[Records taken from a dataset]
--- START ---
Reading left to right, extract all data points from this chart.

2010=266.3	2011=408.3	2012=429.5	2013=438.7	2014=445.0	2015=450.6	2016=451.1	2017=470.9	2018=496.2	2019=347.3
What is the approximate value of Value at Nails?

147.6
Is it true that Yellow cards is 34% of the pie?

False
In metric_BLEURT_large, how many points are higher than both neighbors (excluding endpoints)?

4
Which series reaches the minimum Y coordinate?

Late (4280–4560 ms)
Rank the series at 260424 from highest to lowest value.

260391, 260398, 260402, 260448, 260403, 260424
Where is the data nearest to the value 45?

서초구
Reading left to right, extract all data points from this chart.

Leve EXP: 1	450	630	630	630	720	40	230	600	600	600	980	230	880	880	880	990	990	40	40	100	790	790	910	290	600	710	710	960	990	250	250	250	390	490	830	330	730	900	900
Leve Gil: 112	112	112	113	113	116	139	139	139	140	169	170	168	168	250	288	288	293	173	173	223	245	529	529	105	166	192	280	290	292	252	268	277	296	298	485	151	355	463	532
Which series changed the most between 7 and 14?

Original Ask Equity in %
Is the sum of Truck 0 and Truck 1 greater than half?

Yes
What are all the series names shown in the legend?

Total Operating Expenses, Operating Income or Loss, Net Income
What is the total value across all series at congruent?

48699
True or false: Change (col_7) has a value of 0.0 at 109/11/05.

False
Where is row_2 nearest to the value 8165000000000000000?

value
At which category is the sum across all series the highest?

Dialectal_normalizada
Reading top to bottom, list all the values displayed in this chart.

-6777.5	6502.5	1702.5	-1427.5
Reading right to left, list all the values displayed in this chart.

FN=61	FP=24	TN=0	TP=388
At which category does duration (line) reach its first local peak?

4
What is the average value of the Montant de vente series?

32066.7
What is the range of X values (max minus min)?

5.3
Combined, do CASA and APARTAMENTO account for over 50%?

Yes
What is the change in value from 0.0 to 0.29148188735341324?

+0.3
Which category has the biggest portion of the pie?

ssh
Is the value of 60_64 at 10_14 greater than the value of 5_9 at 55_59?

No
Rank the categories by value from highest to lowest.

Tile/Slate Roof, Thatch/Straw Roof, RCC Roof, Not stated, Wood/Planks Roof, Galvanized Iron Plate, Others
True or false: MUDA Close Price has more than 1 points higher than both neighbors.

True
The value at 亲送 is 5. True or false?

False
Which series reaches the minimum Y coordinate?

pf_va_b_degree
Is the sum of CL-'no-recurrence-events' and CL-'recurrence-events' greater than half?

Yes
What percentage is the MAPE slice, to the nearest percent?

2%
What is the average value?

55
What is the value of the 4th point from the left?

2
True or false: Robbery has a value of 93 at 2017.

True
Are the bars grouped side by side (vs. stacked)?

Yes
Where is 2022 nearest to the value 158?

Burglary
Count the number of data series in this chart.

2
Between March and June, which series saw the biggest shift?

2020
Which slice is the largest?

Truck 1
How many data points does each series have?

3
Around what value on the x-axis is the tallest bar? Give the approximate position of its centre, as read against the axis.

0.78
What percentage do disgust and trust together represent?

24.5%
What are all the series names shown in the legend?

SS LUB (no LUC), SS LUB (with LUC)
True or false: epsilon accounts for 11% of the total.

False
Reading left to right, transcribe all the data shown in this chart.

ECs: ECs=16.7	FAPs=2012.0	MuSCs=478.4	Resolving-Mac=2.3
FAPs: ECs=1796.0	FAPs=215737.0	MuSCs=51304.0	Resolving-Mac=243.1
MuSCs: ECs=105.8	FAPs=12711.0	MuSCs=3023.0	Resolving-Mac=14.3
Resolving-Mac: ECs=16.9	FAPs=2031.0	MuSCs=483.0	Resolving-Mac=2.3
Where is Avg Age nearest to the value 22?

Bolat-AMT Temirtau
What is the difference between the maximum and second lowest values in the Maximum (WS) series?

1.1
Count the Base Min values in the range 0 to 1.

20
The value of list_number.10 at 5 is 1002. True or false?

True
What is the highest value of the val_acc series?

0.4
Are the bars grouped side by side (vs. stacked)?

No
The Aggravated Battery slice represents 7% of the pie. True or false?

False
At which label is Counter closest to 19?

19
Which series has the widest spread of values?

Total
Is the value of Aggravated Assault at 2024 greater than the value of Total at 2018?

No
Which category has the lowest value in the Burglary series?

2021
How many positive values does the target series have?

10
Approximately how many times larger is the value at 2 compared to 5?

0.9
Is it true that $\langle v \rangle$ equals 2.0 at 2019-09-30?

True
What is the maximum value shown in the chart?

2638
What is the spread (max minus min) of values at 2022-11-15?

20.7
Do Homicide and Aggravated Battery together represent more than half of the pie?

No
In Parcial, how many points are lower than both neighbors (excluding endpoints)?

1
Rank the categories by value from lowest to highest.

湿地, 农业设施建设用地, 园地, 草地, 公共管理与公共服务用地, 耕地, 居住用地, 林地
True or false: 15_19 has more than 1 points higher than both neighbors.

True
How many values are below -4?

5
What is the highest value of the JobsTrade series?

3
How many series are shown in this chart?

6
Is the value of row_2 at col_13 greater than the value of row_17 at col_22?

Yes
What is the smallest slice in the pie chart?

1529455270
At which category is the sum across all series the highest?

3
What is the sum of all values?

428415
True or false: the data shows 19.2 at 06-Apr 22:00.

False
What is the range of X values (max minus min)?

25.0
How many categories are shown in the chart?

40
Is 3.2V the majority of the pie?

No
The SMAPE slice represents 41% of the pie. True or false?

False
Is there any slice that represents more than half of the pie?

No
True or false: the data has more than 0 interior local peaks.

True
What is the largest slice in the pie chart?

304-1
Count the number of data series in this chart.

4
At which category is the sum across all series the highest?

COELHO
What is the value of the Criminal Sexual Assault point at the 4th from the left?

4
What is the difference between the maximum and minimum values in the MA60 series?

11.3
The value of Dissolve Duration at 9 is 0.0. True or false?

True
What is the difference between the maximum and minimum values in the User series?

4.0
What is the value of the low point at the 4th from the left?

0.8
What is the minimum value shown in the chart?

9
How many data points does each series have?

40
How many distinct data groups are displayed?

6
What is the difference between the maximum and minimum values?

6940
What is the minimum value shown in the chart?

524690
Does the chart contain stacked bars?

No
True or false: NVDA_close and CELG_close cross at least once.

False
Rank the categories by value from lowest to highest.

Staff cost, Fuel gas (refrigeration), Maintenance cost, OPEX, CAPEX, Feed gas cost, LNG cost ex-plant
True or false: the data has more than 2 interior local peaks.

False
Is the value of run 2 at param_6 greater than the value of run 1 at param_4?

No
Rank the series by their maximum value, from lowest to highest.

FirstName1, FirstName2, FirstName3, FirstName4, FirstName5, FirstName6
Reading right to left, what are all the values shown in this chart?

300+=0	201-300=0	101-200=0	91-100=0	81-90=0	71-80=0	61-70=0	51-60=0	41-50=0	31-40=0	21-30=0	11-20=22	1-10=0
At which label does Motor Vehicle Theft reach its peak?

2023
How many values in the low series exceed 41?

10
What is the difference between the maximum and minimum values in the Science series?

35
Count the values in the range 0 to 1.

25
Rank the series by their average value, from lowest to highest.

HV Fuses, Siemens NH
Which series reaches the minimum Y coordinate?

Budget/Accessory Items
--- END ---
**WHAT THIS TASK INVOLVES:**
Pull out every one of the lines above and reproduce them word for word, in their original order.

**SOLUTION FOR THIS EXERCISE:**
Reading left to right, extract all data points from this chart.

2010=266.3	2011=408.3	2012=429.5	2013=438.7	2014=445.0	2015=450.6	2016=451.1	2017=470.9	2018=496.2	2019=347.3
What is the approximate value of Value at Nails?

147.6
Is it true that Yellow cards is 34% of the pie?

False
In metric_BLEURT_large, how many points are higher than both neighbors (excluding endpoints)?

4
Which series reaches the minimum Y coordinate?

Late (4280–4560 ms)
Rank the series at 260424 from highest to lowest value.

260391, 260398, 260402, 260448, 260403, 260424
Where is the data nearest to the value 45?

서초구
Reading left to right, extract all data points from this chart.

Leve EXP: 1	450	630	630	630	720	40	230	600	600	600	980	230	880	880	880	990	990	40	40	100	790	790	910	290	600	710	710	960	990	250	250	250	390	490	830	330	730	900	900
Leve Gil: 112	112	112	113	113	116	139	139	139	140	169	170	168	168	250	288	288	293	173	173	223	245	529	529	105	166	192	280	290	292	252	268	277	296	298	485	151	355	463	532
Which series changed the most between 7 and 14?

Original Ask Equity in %
Is the sum of Truck 0 and Truck 1 greater than half?

Yes
What are all the series names shown in the legend?

Total Operating Expenses, Operating Income or Loss, Net Income
What is the total value across all series at congruent?

48699
True or false: Change (col_7) has a value of 0.0 at 109/11/05.

False
Where is row_2 nearest to the value 8165000000000000000?

value
At which category is the sum across all series the highest?

Dialectal_normalizada
Reading top to bottom, list all the values displayed in this chart.

-6777.5	6502.5	1702.5	-1427.5
Reading right to left, list all the values displayed in this chart.

FN=61	FP=24	TN=0	TP=388
At which category does duration (line) reach its first local peak?

4
What is the average value of the Montant de vente series?

32066.7
What is the range of X values (max minus min)?

5.3
Combined, do CASA and APARTAMENTO account for over 50%?

Yes
What is the change in value from 0.0 to 0.29148188735341324?

+0.3
Which category has the biggest portion of the pie?

ssh
Is the value of 60_64 at 10_14 greater than the value of 5_9 at 55_59?

No
Rank the categories by value from highest to lowest.

Tile/Slate Roof, Thatch/Straw Roof, RCC Roof, Not stated, Wood/Planks Roof, Galvanized Iron Plate, Others
True or false: MUDA Close Price has more than 1 points higher than both neighbors.

True
The value at 亲送 is 5. True or false?

False
Which series reaches the minimum Y coordinate?

pf_va_b_degree
Is the sum of CL-'no-recurrence-events' and CL-'recurrence-events' greater than half?

Yes
What percentage is the MAPE slice, to the nearest percent?

2%
What is the average value?

55
What is the value of the 4th point from the left?

2
True or false: Robbery has a value of 93 at 2017.

True
Are the bars grouped side by side (vs. stacked)?

Yes
Where is 2022 nearest to the value 158?

Burglary
Count the number of data series in this chart.

2
Between March and June, which series saw the biggest shift?

2020
Which slice is the largest?

Truck 1
How many data points does each series have?

3
Around what value on the x-axis is the tallest bar? Give the approximate position of its centre, as read against the axis.

0.78
What percentage do disgust and trust together represent?

24.5%
What are all the series names shown in the legend?

SS LUB (no LUC), SS LUB (with LUC)
True or false: epsilon accounts for 11% of the total.

False
Reading left to right, transcribe all the data shown in this chart.

ECs: ECs=16.7	FAPs=2012.0	MuSCs=478.4	Resolving-Mac=2.3
FAPs: ECs=1796.0	FAPs=215737.0	MuSCs=51304.0	Resolving-Mac=243.1
MuSCs: ECs=105.8	FAPs=12711.0	MuSCs=3023.0	Resolving-Mac=14.3
Resolving-Mac: ECs=16.9	FAPs=2031.0	MuSCs=483.0	Resolving-Mac=2.3
Where is Avg Age nearest to the value 22?

Bolat-AMT Temirtau
What is the difference between the maximum and second lowest values in the Maximum (WS) series?

1.1
Count the Base Min values in the range 0 to 1.

20
The value of list_number.10 at 5 is 1002. True or false?

True
What is the highest value of the val_acc series?

0.4
Are the bars grouped side by side (vs. stacked)?

No
The Aggravated Battery slice represents 7% of the pie. True or false?

False
At which label is Counter closest to 19?

19
Which series has the widest spread of values?

Total
Is the value of Aggravated Assault at 2024 greater than the value of Total at 2018?

No
Which category has the lowest value in the Burglary series?

2021
How many positive values does the target series have?

10
Approximately how many times larger is the value at 2 compared to 5?

0.9
Is it true that $\langle v \rangle$ equals 2.0 at 2019-09-30?

True
What is the maximum value shown in the chart?

2638
What is the spread (max minus min) of values at 2022-11-15?

20.7
Do Homicide and Aggravated Battery together represent more than half of the pie?

No
In Parcial, how many points are lower than both neighbors (excluding endpoints)?

1
Rank the categories by value from lowest to highest.

湿地, 农业设施建设用地, 园地, 草地, 公共管理与公共服务用地, 耕地, 居住用地, 林地
True or false: 15_19 has more than 1 points higher than both neighbors.

True
How many values are below -4?

5
What is the highest value of the JobsTrade series?

3
How many series are shown in this chart?

6
Is the value of row_2 at col_13 greater than the value of row_17 at col_22?

Yes
What is the smallest slice in the pie chart?

1529455270
At which category is the sum across all series the highest?

3
What is the sum of all values?

428415
True or false: the data shows 19.2 at 06-Apr 22:00.

False
What is the range of X values (max minus min)?

25.0
How many categories are shown in the chart?

40
Is 3.2V the majority of the pie?

No
The SMAPE slice represents 41% of the pie. True or false?

False
Is there any slice that represents more than half of the pie?

No
True or false: the data has more than 0 interior local peaks.

True
What is the largest slice in the pie chart?

304-1
Count the number of data series in this chart.

4
At which category is the sum across all series the highest?

COELHO
What is the value of the Criminal Sexual Assault point at the 4th from the left?

4
What is the difference between the maximum and minimum values in the MA60 series?

11.3
The value of Dissolve Duration at 9 is 0.0. True or false?

True
What is the difference between the maximum and minimum values in the User series?

4.0
What is the value of the low point at the 4th from the left?

0.8
What is the minimum value shown in the chart?

9
How many data points does each series have?

40
How many distinct data groups are displayed?

6
What is the difference between the maximum and minimum values?

6940
What is the minimum value shown in the chart?

524690
Does the chart contain stacked bars?

No
True or false: NVDA_close and CELG_close cross at least once.

False
Rank the categories by value from lowest to highest.

Staff cost, Fuel gas (refrigeration), Maintenance cost, OPEX, CAPEX, Feed gas cost, LNG cost ex-plant
True or false: the data has more than 2 interior local peaks.

False
Is the value of run 2 at param_6 greater than the value of run 1 at param_4?

No
Rank the series by their maximum value, from lowest to highest.

FirstName1, FirstName2, FirstName3, FirstName4, FirstName5, FirstName6
Reading right to left, what are all the values shown in this chart?

300+=0	201-300=0	101-200=0	91-100=0	81-90=0	71-80=0	61-70=0	51-60=0	41-50=0	31-40=0	21-30=0	11-20=22	1-10=0
At which label does Motor Vehicle Theft reach its peak?

2023
How many values in the low series exceed 41?

10
What is the difference between the maximum and minimum values in the Science series?

35
Count the values in the range 0 to 1.

25
Rank the series by their average value, from lowest to highest.

HV Fuses, Siemens NH
Which series reaches the minimum Y coordinate?

Budget/Accessory Items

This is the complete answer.